Kapuspenkum Kejakgung Ketut Sumedana menyampaikan, masalah kuntit-menguntit Densus 88 terhadap Jampidsus itu, beban pengungkapannya ada di Polri. Sebab, Kejakgung, kata Ketut, sudah memulangkan Bripda IM ke Polri lewat penjemputan oleh personel Pengamanan Internal (Paminal) Divisi Propam Polri. “Kan kita (Kejakgung) sudah menyerahkan (Bripda IM) ke sana (Polri). Jadi masalah itu, sekarang tanggung jawabnya ada di sana,” begitu kata Ketut saat dihubungi, Selasa (4/6/2024).

Kejakgung, kata dia, tak lagi perlu menjelas-jelaskan permasalahan penguntitan itu karena kewenangan penyelidikannya ada di internal Polri.

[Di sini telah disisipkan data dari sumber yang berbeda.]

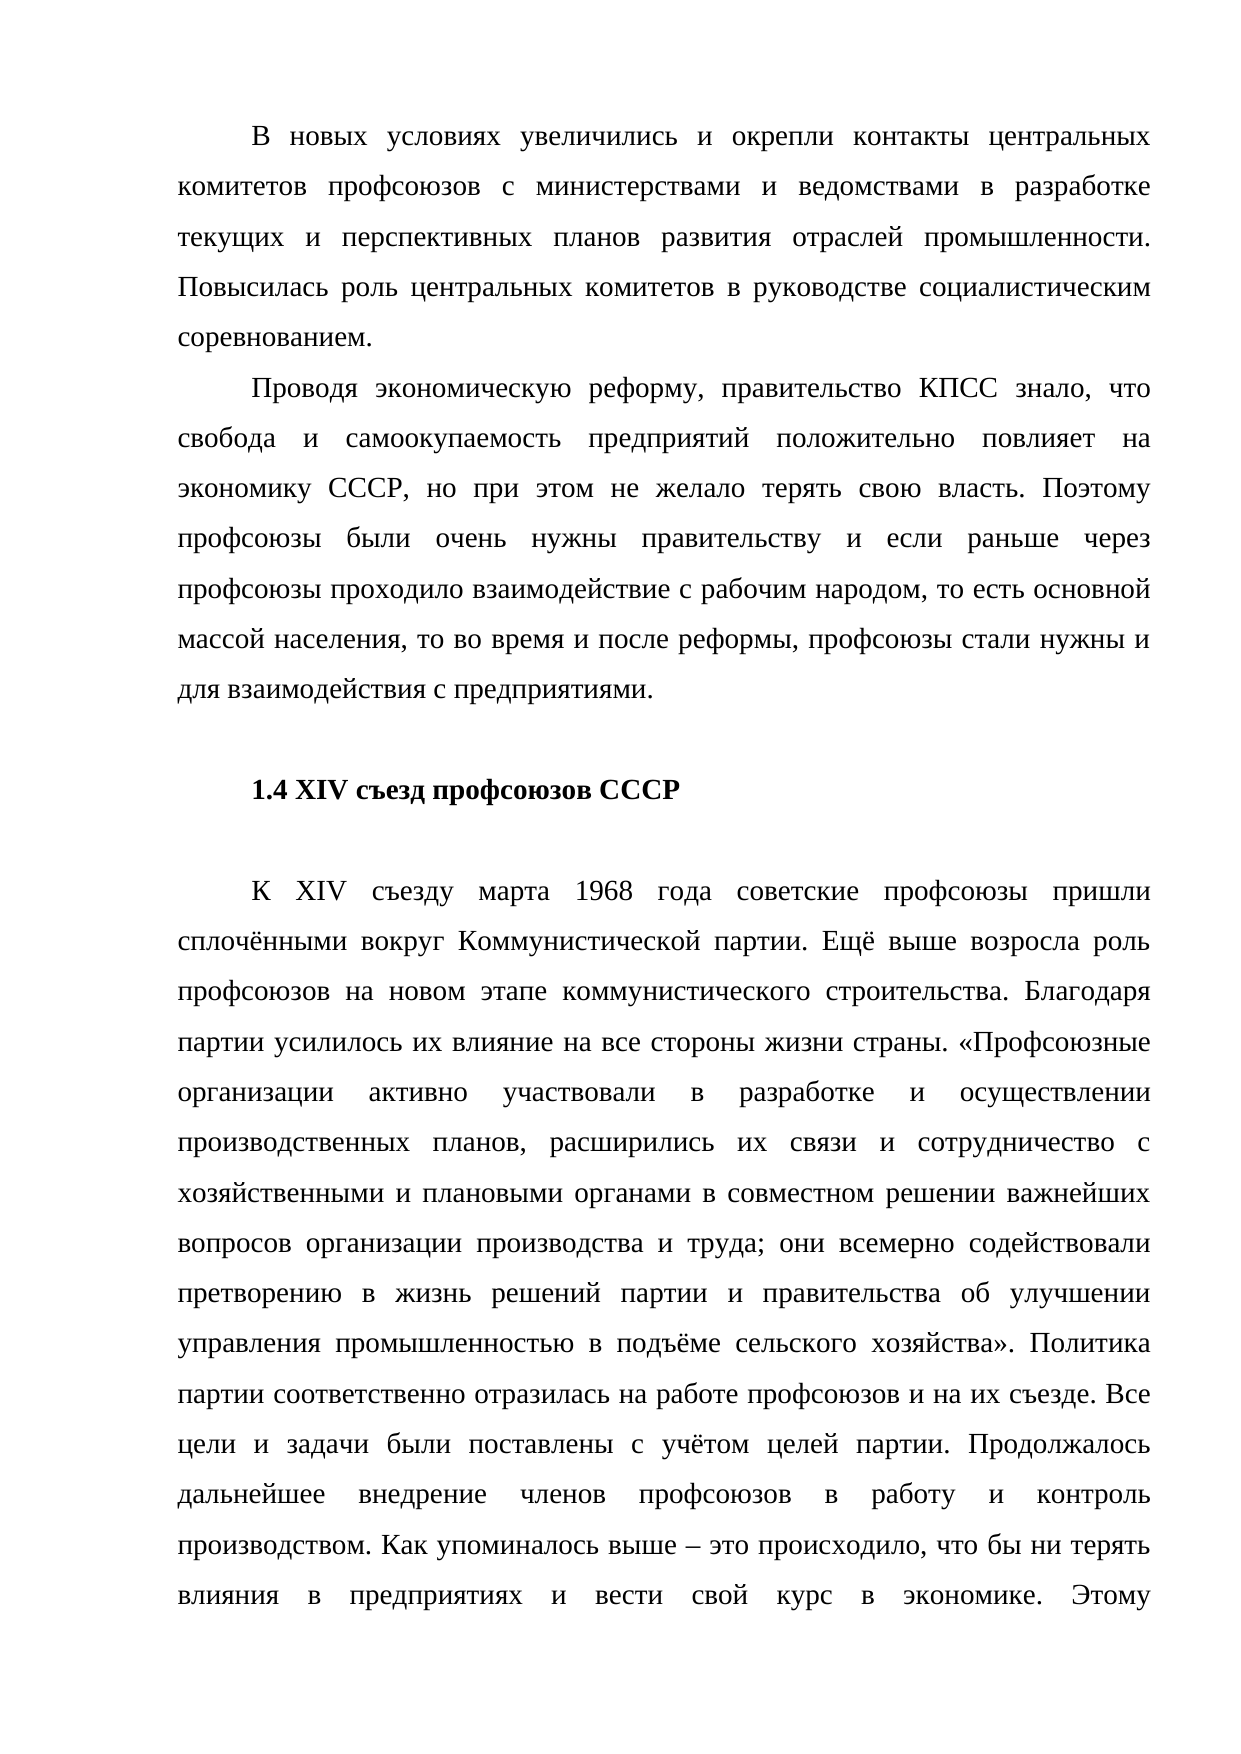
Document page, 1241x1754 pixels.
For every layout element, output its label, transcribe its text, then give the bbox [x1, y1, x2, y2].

text Проводя экономическую реформу, правительство КПСС знало, что свобода и самоокупаемость предприятий положительно повлияет на экономику СССР, но при этом не желало терять свою власть. Поэтому профсоюзы были очень нужны правительству и если раньше через профсоюзы проходило взаимодействие с рабочим народом, то есть основной массой населения, то во время и после реформы, профсоюзы стали нужны и для взаимодействия с предприятиями. [177, 370, 1152, 705]
text В новых условиях увеличились и окрепли контакты центральных комитетов профсоюзов с министерствами и ведомствами в разработке текущих и перспективных планов развития отраслей промышленности. Повысилась роль центральных комитетов в руководстве социалистическим соревнованием. [177, 118, 1152, 353]
text 1.4 XIV съезд профсоюзов СССР [177, 772, 1152, 806]
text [177, 873, 1152, 1611]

Termasuk dikatakan Ketut, terkait dengan pengungkapan motif penguntitan. “Penjelasan kami (Kejakgung) tidak perlu lagi panjang-lebar. Karena sudah kami sampaikan, permasalahan itu sekarang ada di Polri. Kami menyerahkan ke mereka (Polri) untuk tindak lanjutnya. Dan pertanyaan motif, silakan tanyakan ke sana, karena mereka yang memiliki kewenangan,” ujar Ketut.

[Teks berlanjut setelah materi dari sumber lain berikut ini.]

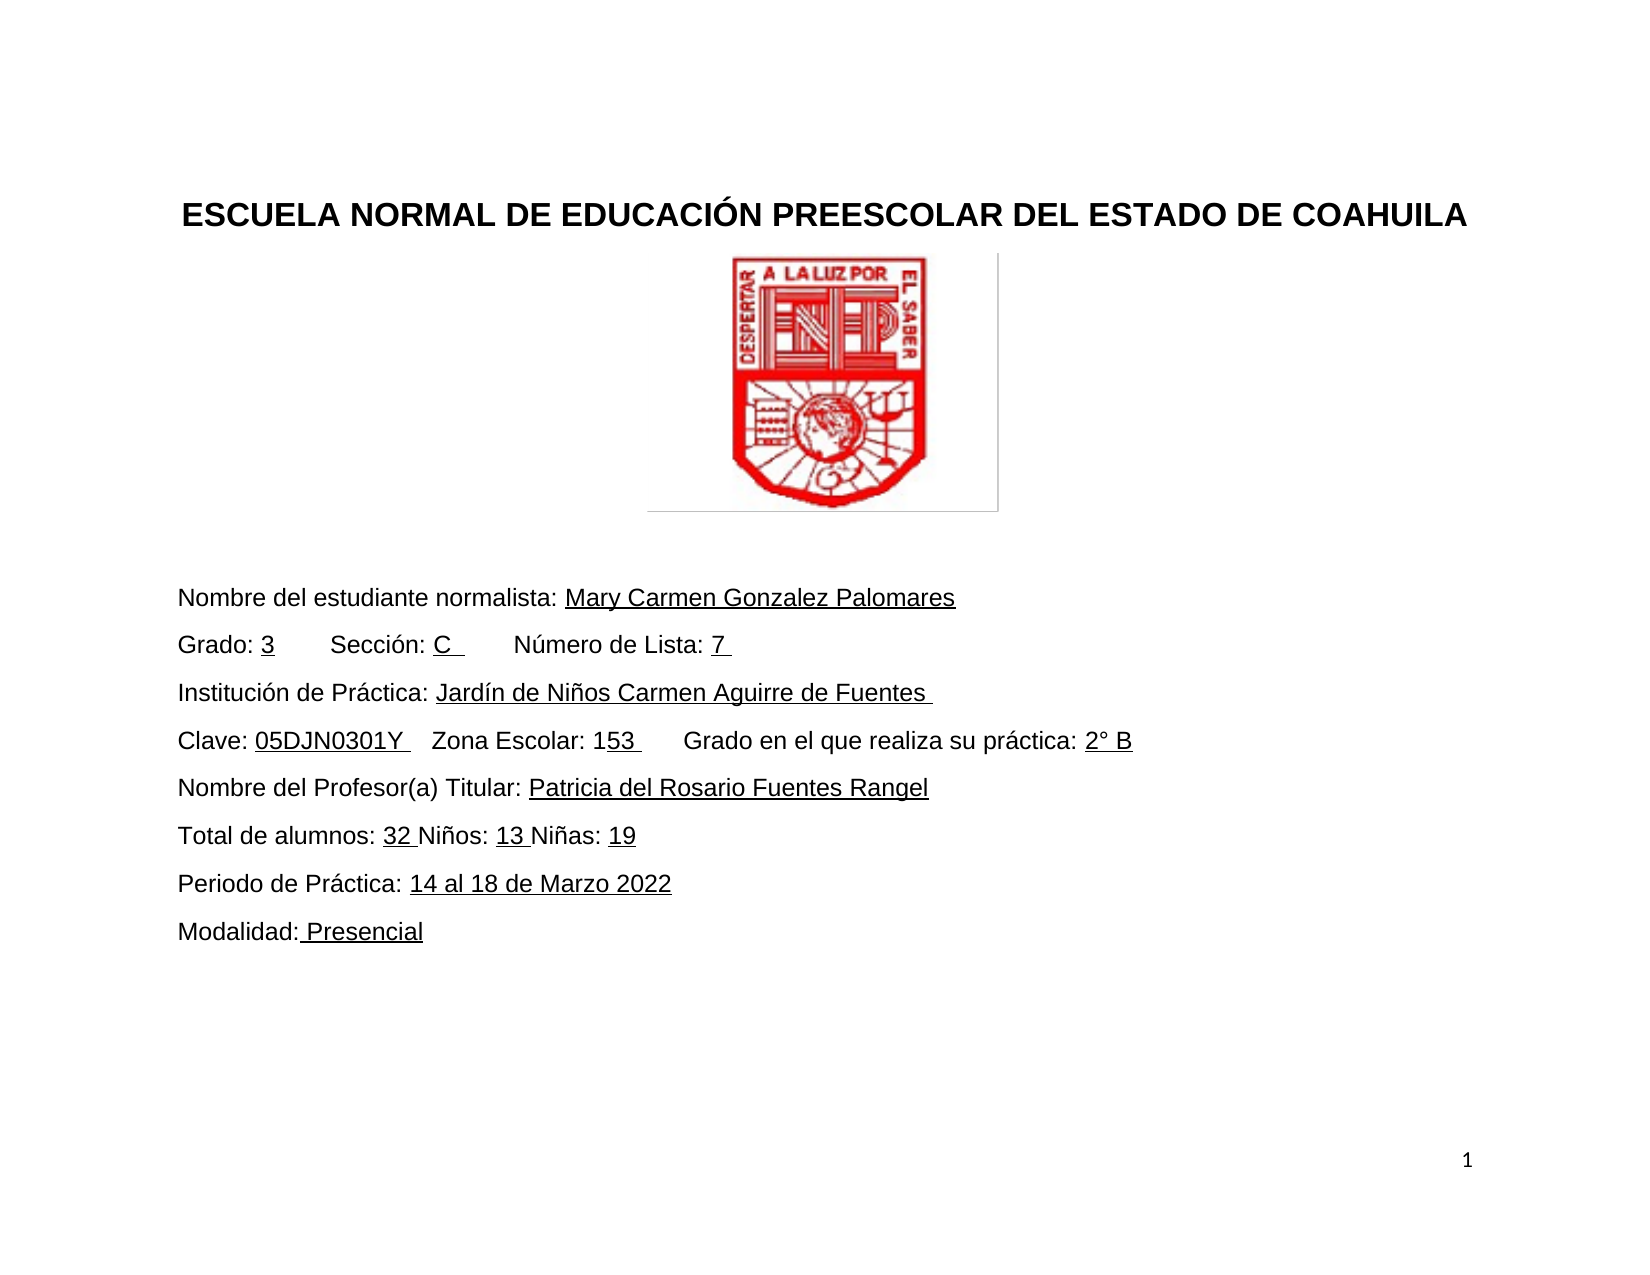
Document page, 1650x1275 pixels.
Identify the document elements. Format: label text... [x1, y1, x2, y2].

text Nombre del estudiante normalista: Mary Carmen Gonzalez Palomares [177, 582, 1473, 611]
text Periodo de Práctica: 14 al 18 de Marzo 2022 [177, 869, 1473, 897]
text ESCUELA NORMAL DE EDUCACIÓN PREESCOLAR DEL ESTADO DE COAHUILA [177, 195, 1473, 234]
text Institución de Práctica: Jardín de Niños Carmen Aguirre de Fuentes [177, 678, 1473, 707]
text Nombre del Profesor(a) Titular: Patricia del Rosario Fuentes Rangel [177, 773, 1473, 802]
text Modalidad: Presencial [177, 916, 1473, 945]
text Clave: 05DJN0301Y Zona Escolar: 153 Grado en el que realiza su práctica: 2° B [177, 726, 1473, 754]
text Total de alumnos: 32 Niños: 13 Niñas: 19 [177, 821, 1473, 850]
picture [647, 253, 1003, 516]
text Grado: 3 Sección: C Número de Lista: 7 [177, 630, 1473, 659]
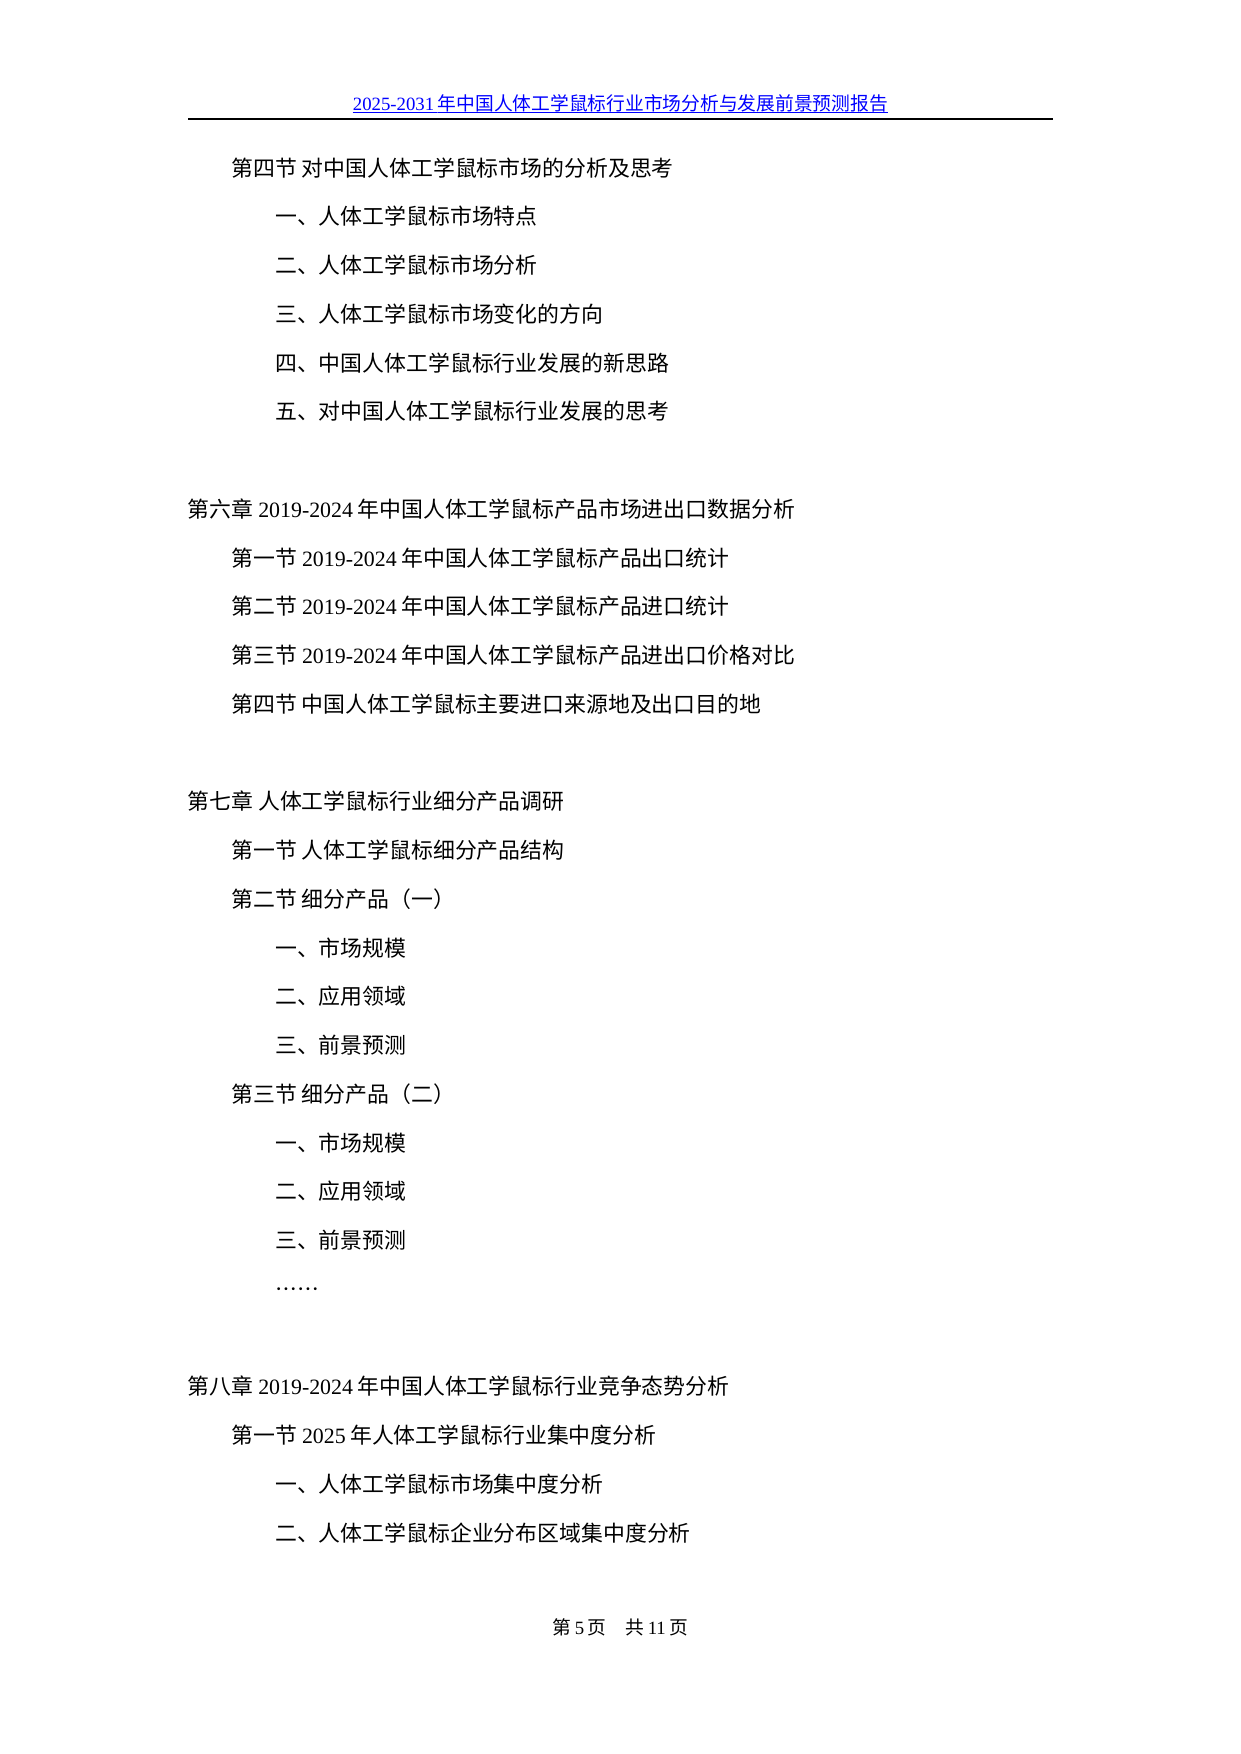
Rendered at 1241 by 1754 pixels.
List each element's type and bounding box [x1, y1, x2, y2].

Kejakgung juga tak mempersoalkan keputusan Polri yang tak memberikan sanksi apapun terhadap Bripda IM, dan sesama anggota Densus 88 lainnya yang melakukan penguntitan terhadap Jampidsus itu. Sebab menurut dia, pemberian sanksi terhadap personel Densus 88 tersebut, juga termasuk ranah dan kewenangan di Polri. “Bagi kami, semuanya ini sudah selesai,” begitu ujar Ketut.   

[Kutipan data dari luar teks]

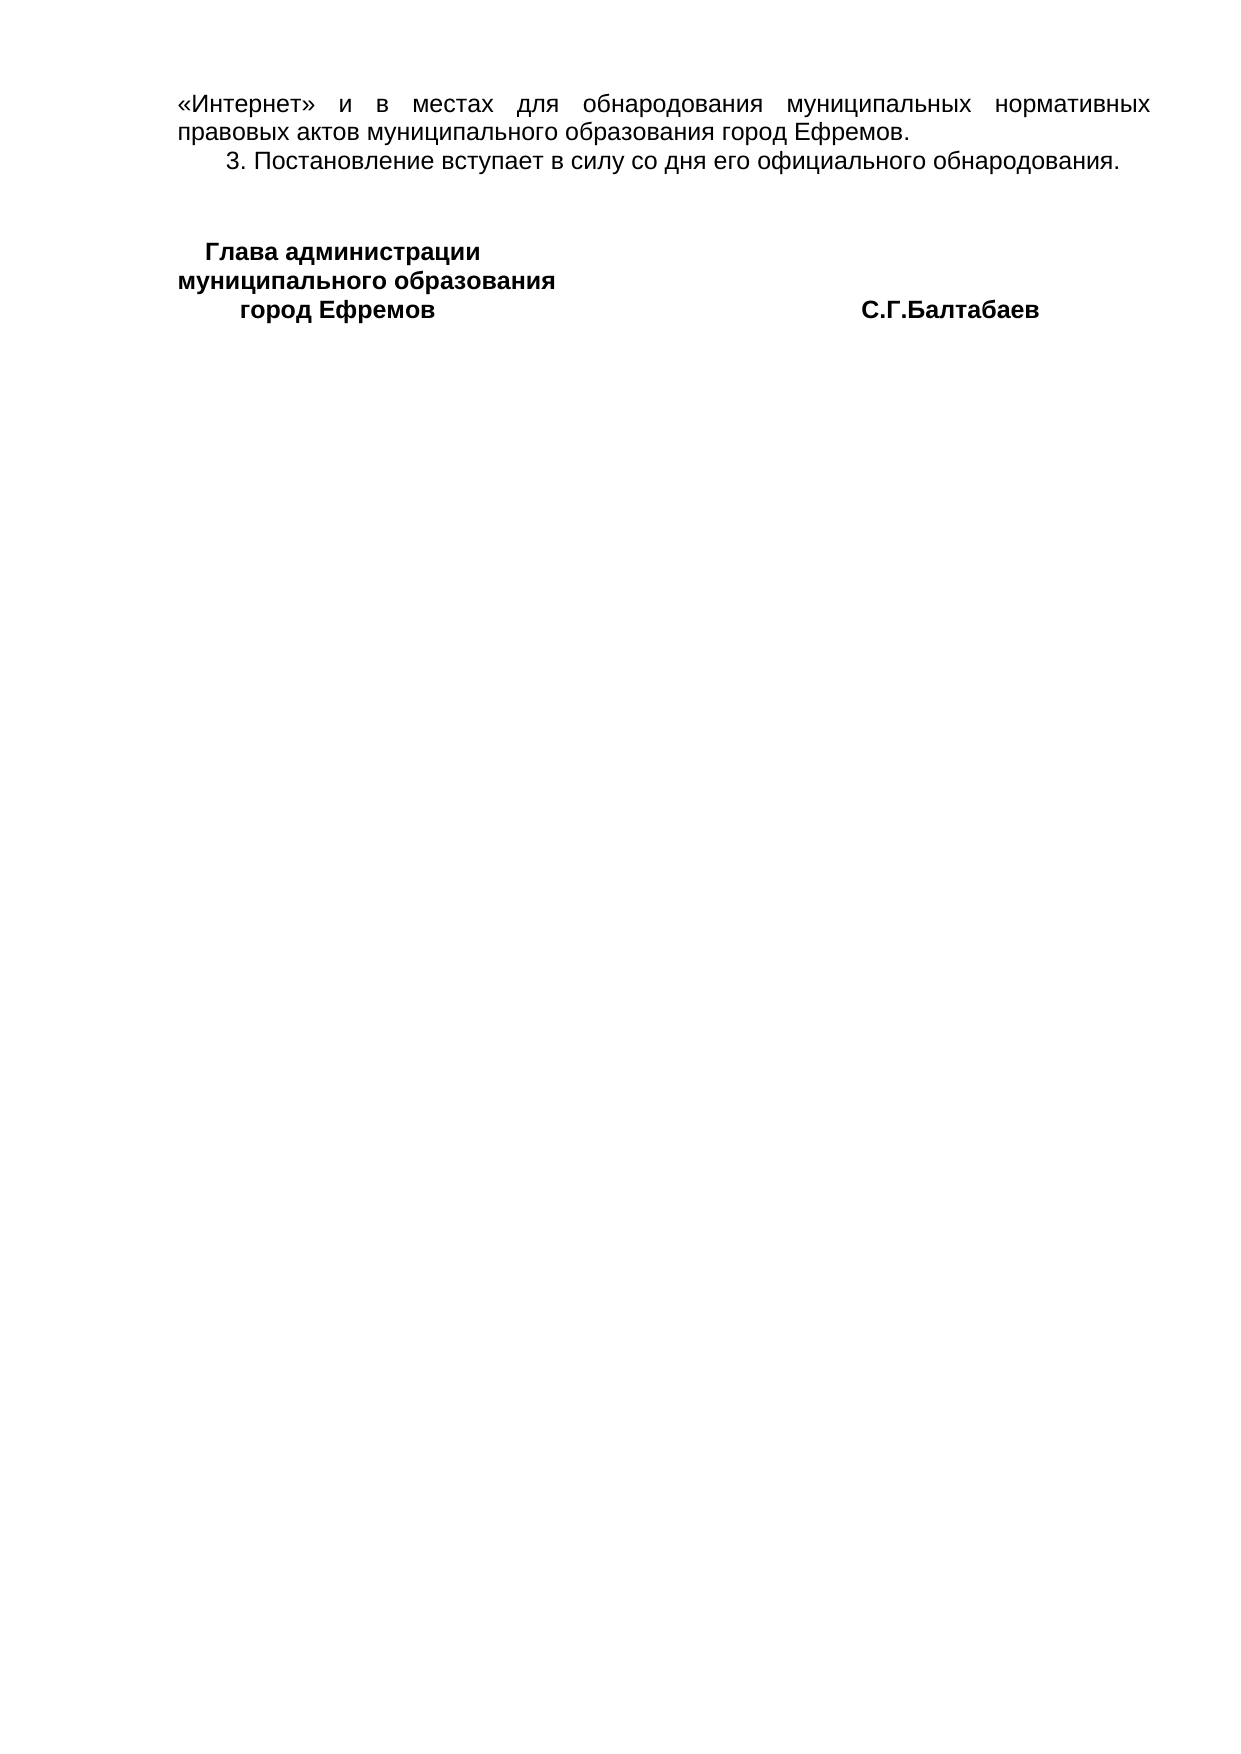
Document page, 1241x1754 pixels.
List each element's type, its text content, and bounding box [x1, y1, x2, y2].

text 3. Постановление вступает в силу со дня его официального обнародования. [177, 146, 1152, 175]
text Глава администрации [177, 237, 1152, 266]
text муниципального образования [177, 266, 1152, 295]
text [177, 89, 1152, 146]
text город Ефремов С.Г.Балтабаев [177, 295, 1152, 323]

Pada Kamis (30/5/2024) Kepala Divisi (Kadiv) Humas Mabes Polri Inspektur Jenderal (Irjen) Sandi Nugroho, atas nama institusinya pun mengakui adanya anggota Densus 88, Bripda IM yang ditangkap pengawal militer Jampidsus saat melakukan penguntitan tersebut.

“Jadi memang benar adanya anggota (Densus 88) yang diamankan oleh sana (Kejakgung). Dan identitasnya, memang benar seperti yang disebutkan itu (Bripda IM),” begitu kata Sandi. Namun kata dia, memang Bripda IM sudah dilakukan penjemputan oleh Paminal Divisi Propam Polri untuk dilakukan pemeriksaan. 

Tetapi, kata Sandi, dari pemeriksaan terhadap Bripda IM, Divisi Propam tak menemukan adanya pelanggaran hukum, disiplin, atau etik yang dilakukan. Sebab itu, kata Sandi, Propam Polri mengembalikan Bripda IM ke satuannya. “Dari hasil pemeriksaan, tidak ditemukan masalah. Maka dari itu, dari pimpinan menyatakan, tidak ada masalah,” kata Sandi.

Adapun terkait dengan motif penguntitan Densus 88 terhadap Jampidsus, Sandi menolak mengungkapkan. Pun tak memberikan jawaban lugas soal apa temuan motif dari Propam Polri saat melakukan pemeriksaan terhadap Bripda IM.

Sandi cuma menegaskan, Polri dan Kejakgung adalah lembaga penegak hukum yang tak sepatutnya diadu domba. Sudah tak ada lagi permasalahan terkait skandal kuntit-menguntit itu.